Freeze has a leak. It is making a sheet of ice on the bottom and it is leaking water on both sides of the door. Has anyone had this problem?


----------



## jeff1 (Nov 22, 2013)

Hi,

Model#?
http://www.applianceaid.com/model-number.php Some model# helps.

Most common trouble maker is a clogged or restricted defrost drain and the defrost water leaks inside and freezes.

jeff.


----------



## sgoodbaum (Jan 17, 2014)

Where do I find the drain and how to clean it out?


----------



## woodchuck (Jan 17, 2014)

Remove the drawer, food etc. so you can access the very bottom. Remove the ice including the very back where there will be a hole with some ice in it. clear it and then using compressed air (by blowing on a tube or what ever you can come up with) clear the tube which emptys  in the evaporator pan under the fridge. See if water will flow freely after you clear it. The tube can get stopped up with debris , dust  or mold. A half cup of clorox will help kill the mold.


----------



## jeff1 (Jan 17, 2014)

sgoodbaum said:


> Where do I find the drain and how to clean it out?



Hi,

Make, model#?
http://www.applianceaid.com/model-number.php

jeff.


----------



## sgoodbaum (Jan 19, 2014)

I have a Maytag model MF12569YEMO fridge, three doors, freezer on the bottom.  I don't see a freezer drain on the bottom of the freezer compartment.  It takes about a month or two for the bottom of the freezer compartment to accumulate ice across the entire bottom. The I have a leak, presumably when the freezer goes into defrost mode.  All ideas will be much appreciated.


----------



## jeff1 (Jan 19, 2014)

> MF12569YEMO



I think that will be MF*I*2569YEM*0*

The back wall (#11) has to come off to see the start of the drain pan under the evaporator/cooling coils...

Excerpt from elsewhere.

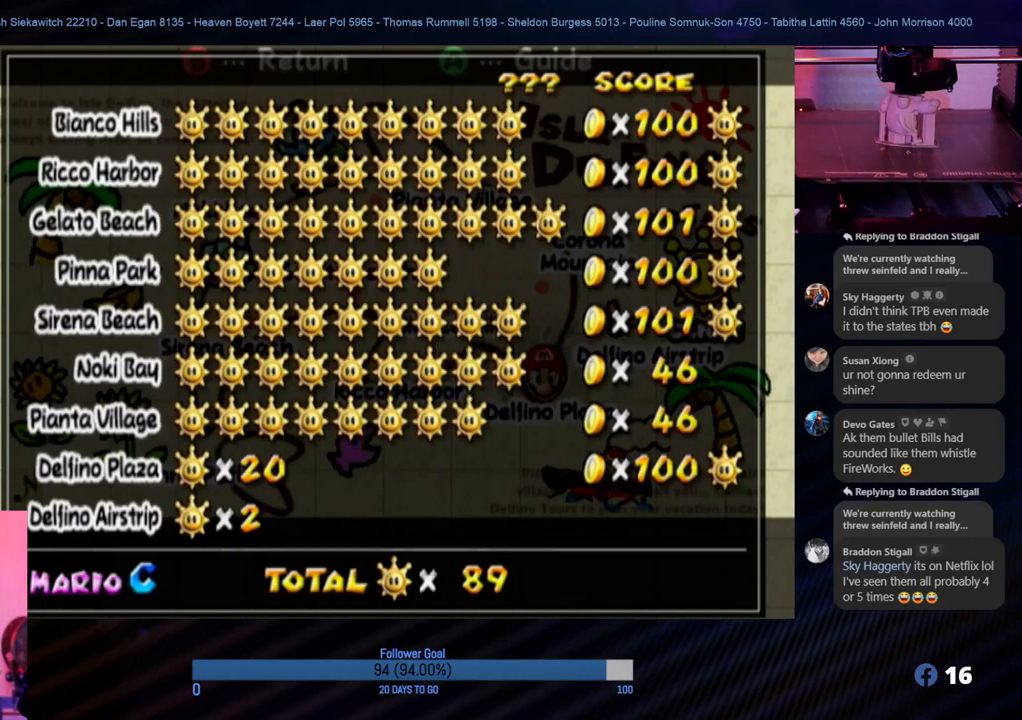
{"buttons": [], "left_stick": "center", "right_stick": "center", "events": [[100, "B", "up"]]}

#20 is the pan under the evaporator/cooling coils...






...remove any ice and flush hot water down the drain system.






A turkey baster can be used to help clean out the drain system. Fill the baster with hot water and "blast" it into the drain hose to help flush it out. A piece of wire or pipe cleaner can also be pushed into the drain hoses to help clean then out.

jeff.


----------